Montepulciano is the second most planted red variety in Italy after Sangiovese, though it is achieves its highest potential in the region of Abruzzo. Consistently enticing and enjoyable, Montepulciano enjoys great popularity throughout central and southern Italy as well. A tiny bit grows with success in California, Argentina and Australia. Somm Secret—Montepulciano is also the name of a village in Tuscany where, confusingly, they don’t grow the Montepulciano grape at all! Sangiovese shines in yet another Tuscan village, here making the reputable wine called Vino Nobile di Montepulciano.
A warm, Mediterranean vine-growing paradise, in Abruzzo, the distance from mountains to seaside is relatively short. The Apenniness, which run through the center of Italy, rise up on its western side while the Adriatic Sea defines its eastern border.
***
ASSIGNMENT A: Translate this sentence from the Montepulciano passage into Spanish: "A tiny bit grows with success in California, Argentina and Australia."
ASSIGNMENT B: List every country named in the Montepulciano passage.
ASSIGNMENT C: Carry on the passage about the Montepulciano grape and Abruzzo, picking up right after its final sentence.

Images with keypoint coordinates
***
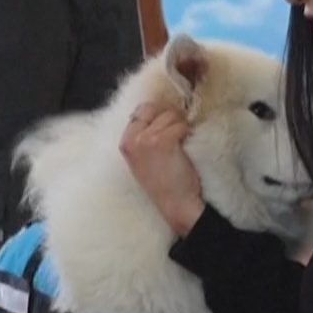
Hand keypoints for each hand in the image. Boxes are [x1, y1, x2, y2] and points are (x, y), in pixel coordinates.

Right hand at [121, 102, 204, 235]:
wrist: (176, 205)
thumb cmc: (164, 184)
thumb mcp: (143, 158)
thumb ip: (144, 135)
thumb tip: (160, 111)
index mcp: (125, 143)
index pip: (141, 110)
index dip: (158, 114)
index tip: (168, 126)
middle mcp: (132, 139)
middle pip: (155, 108)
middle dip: (169, 117)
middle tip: (176, 134)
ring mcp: (146, 139)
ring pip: (170, 115)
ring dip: (180, 126)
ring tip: (180, 145)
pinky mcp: (163, 141)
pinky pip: (180, 125)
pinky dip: (186, 132)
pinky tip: (184, 147)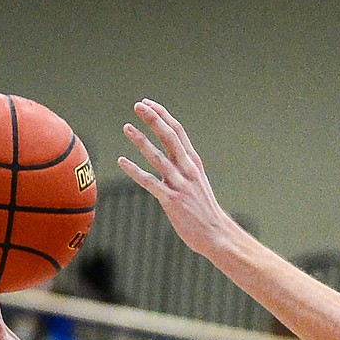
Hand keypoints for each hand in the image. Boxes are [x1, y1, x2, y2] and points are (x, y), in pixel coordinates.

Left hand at [118, 101, 228, 259]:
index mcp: (194, 164)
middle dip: (153, 119)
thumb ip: (183, 171)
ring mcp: (180, 185)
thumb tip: (169, 161)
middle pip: (169, 137)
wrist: (217, 235)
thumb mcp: (197, 184)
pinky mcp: (172, 201)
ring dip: (141, 140)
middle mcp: (187, 170)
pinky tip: (122, 161)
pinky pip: (149, 182)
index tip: (148, 104)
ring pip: (158, 156)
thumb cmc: (205, 212)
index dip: (162, 115)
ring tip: (127, 127)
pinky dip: (134, 170)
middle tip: (138, 105)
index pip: (178, 132)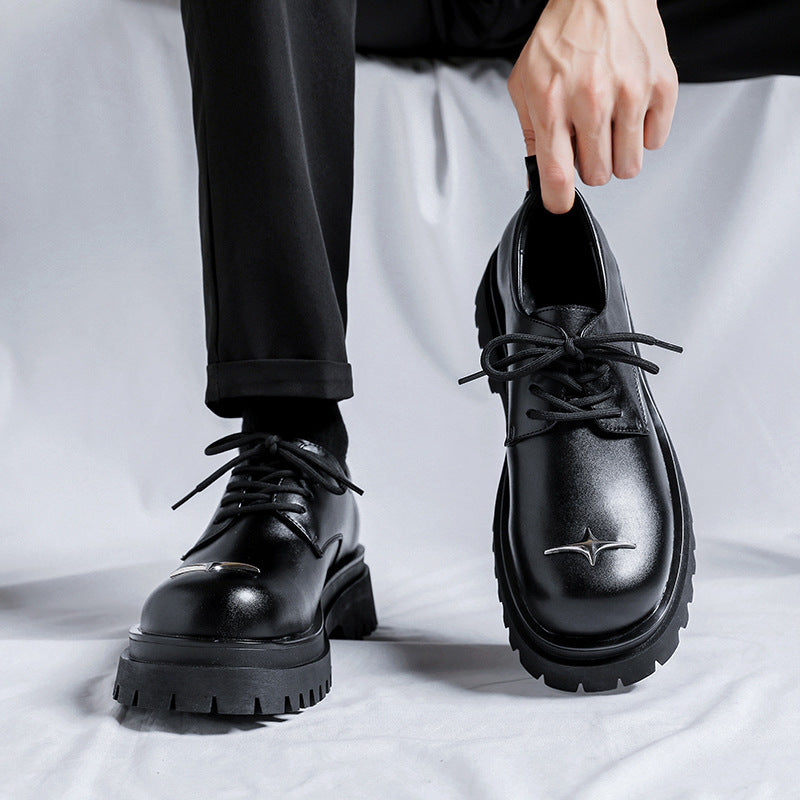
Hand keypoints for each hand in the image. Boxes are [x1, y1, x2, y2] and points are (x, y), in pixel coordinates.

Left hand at [507, 0, 677, 212]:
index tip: (559, 204)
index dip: (558, 199)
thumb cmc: (562, 36)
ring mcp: (630, 93)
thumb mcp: (526, 84)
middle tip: (587, 141)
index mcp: (553, 101)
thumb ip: (531, 134)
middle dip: (590, 165)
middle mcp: (592, 99)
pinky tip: (630, 111)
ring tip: (609, 127)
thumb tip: (536, 178)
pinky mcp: (661, 86)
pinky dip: (643, 134)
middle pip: (598, 175)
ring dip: (618, 155)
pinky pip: (655, 142)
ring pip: (629, 166)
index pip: (557, 173)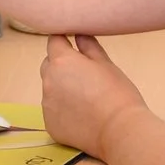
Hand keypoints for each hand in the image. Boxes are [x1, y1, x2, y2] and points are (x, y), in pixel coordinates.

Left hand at [40, 33, 146, 157]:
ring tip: (86, 98)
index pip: (54, 41)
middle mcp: (48, 81)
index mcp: (62, 61)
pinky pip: (53, 111)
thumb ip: (88, 46)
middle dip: (61, 65)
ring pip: (50, 89)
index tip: (73, 44)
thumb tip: (79, 34)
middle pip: (48, 65)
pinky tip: (82, 115)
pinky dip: (63, 110)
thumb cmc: (117, 93)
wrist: (118, 129)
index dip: (64, 41)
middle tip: (84, 74)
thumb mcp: (106, 64)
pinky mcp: (50, 124)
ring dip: (62, 89)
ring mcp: (47, 105)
***
TASK ANSWER A: Una pequeña cantidad se cultiva con éxito en California, Argentina y Australia.

TASK ANSWER B: Italy, Argentina, Australia

TASK ANSWER C:
Wine composition tends to two varieties: Abruzzo’s red grape, Montepulciano and its white, Trebbiano. Montepulciano d’Abruzzo can come in a quaffable, rustic and fruity style that generally drinks best young. It is also capable of making a more serious style, where oak aging tames its purely wild fruit.
Trebbiano in Abruzzo also comes in a couple of varieties. Trebbiano Toscana makes a simple and fruity white. However when meticulously tended, the specific Trebbiano d’Abruzzo-based white wines can be complex and long-lived.
In the region’s efforts to focus on better sites and lower yields, vine acreage has decreased in recent years while quality has increased.